Where does the word "Durchführung" occur in the data below? Copy each line that holds it.

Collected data
━━━━━━━━━━━━━━━━

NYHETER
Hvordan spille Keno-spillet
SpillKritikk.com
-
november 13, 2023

━━━━━━━━━━━━━━━━

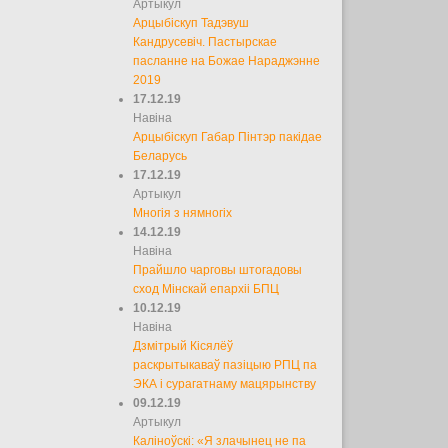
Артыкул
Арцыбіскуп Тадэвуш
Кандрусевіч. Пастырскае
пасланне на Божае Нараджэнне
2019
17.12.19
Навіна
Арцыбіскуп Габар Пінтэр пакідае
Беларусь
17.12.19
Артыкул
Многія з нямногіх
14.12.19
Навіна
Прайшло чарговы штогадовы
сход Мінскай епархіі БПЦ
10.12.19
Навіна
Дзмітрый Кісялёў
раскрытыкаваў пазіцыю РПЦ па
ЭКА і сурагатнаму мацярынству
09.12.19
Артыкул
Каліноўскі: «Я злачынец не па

━━━━━━━━━━━━━━━━

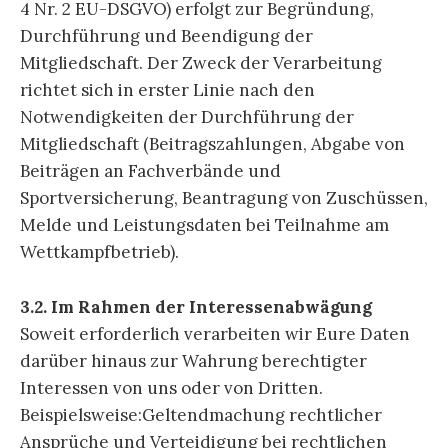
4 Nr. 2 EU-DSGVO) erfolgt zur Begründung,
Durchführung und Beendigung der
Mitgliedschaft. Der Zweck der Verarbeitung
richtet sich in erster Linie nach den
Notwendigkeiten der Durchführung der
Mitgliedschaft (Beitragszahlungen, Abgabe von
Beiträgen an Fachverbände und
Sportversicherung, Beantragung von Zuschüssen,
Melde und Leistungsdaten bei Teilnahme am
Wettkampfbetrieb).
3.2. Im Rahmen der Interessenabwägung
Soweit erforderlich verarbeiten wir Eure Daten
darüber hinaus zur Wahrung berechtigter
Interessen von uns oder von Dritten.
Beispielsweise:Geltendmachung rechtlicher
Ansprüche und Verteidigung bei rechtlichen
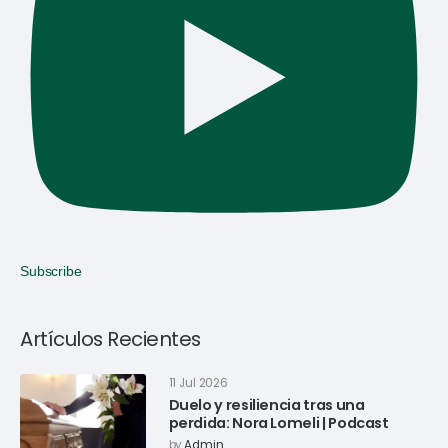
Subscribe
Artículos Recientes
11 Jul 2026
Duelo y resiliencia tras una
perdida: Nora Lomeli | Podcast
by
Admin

━━━━━━━━━━━━━━━━

FINISHED TASK ->
Durchführung und Beendigung der
Notwendigkeiten der Durchführung der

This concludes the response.